What you need to do
Which lines of the data contain the string "coordinate"? Show each of them.

Given material
##############################

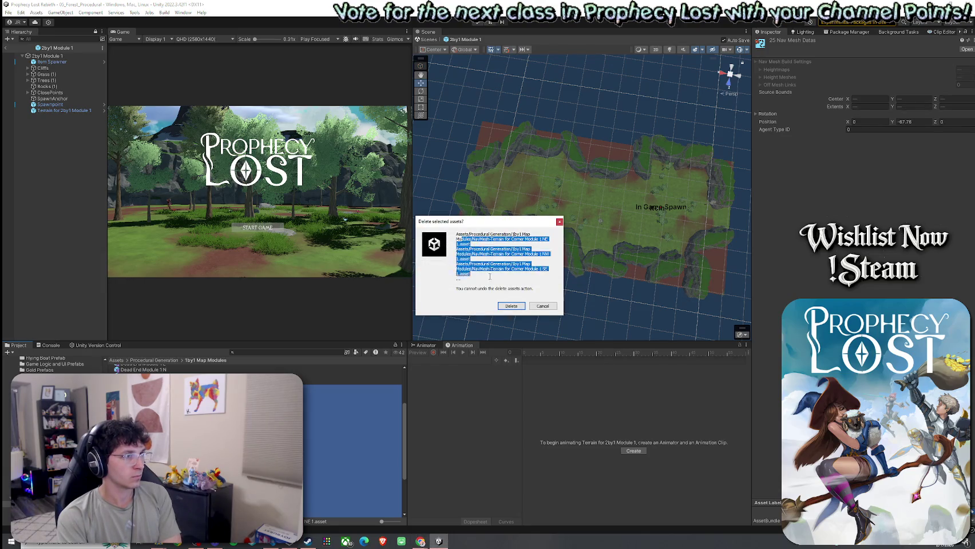
{"action": "left_click", "coordinate": [511, 306]}
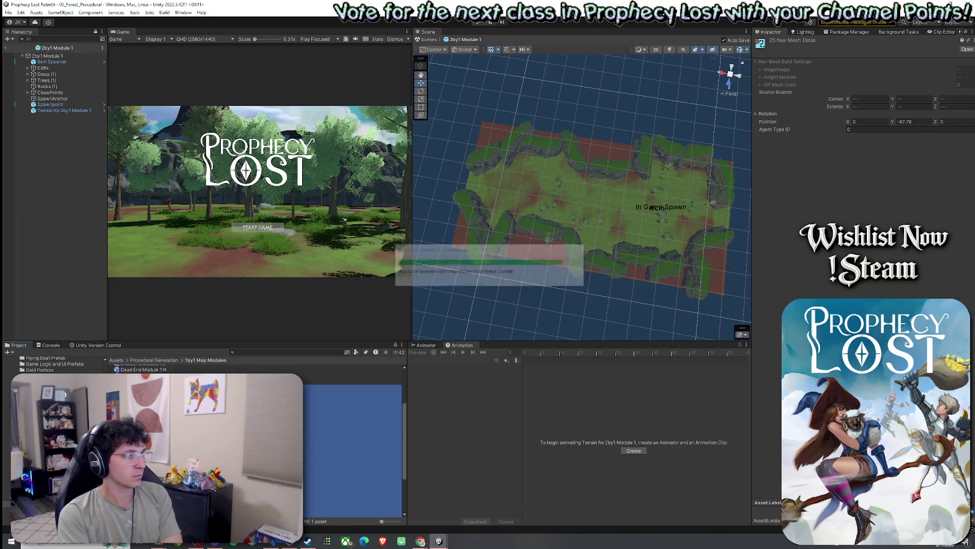
{"action": "double_click", "coordinate": [152, 368]}
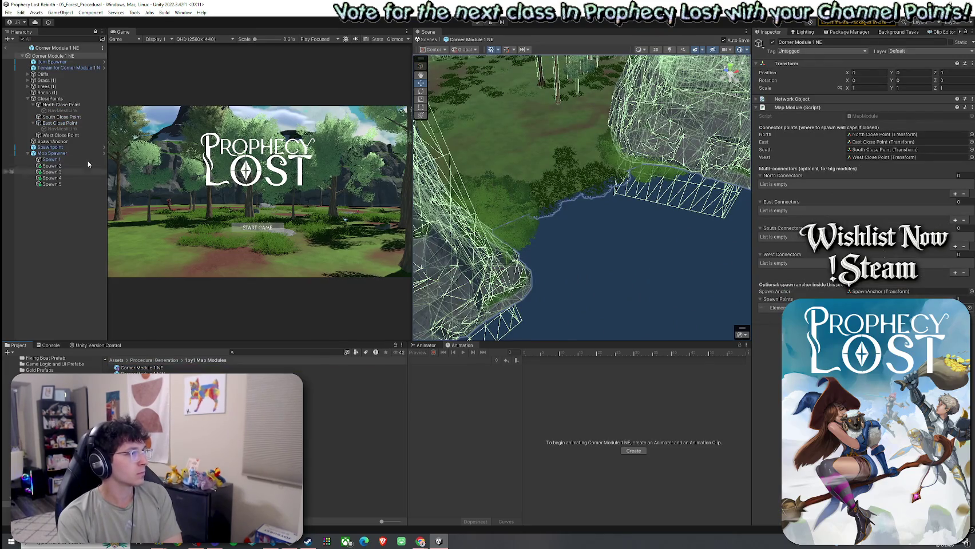
- Remove the NavMeshSurface component from the Corner Module 1 NE and NW terrains
{"action": "left_click", "coordinate": [63, 67]}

##############################

Your response
{"action": "left_click", "coordinate": [511, 306]}
{"action": "double_click", "coordinate": [152, 368]}
{"action": "left_click", "coordinate": [63, 67]}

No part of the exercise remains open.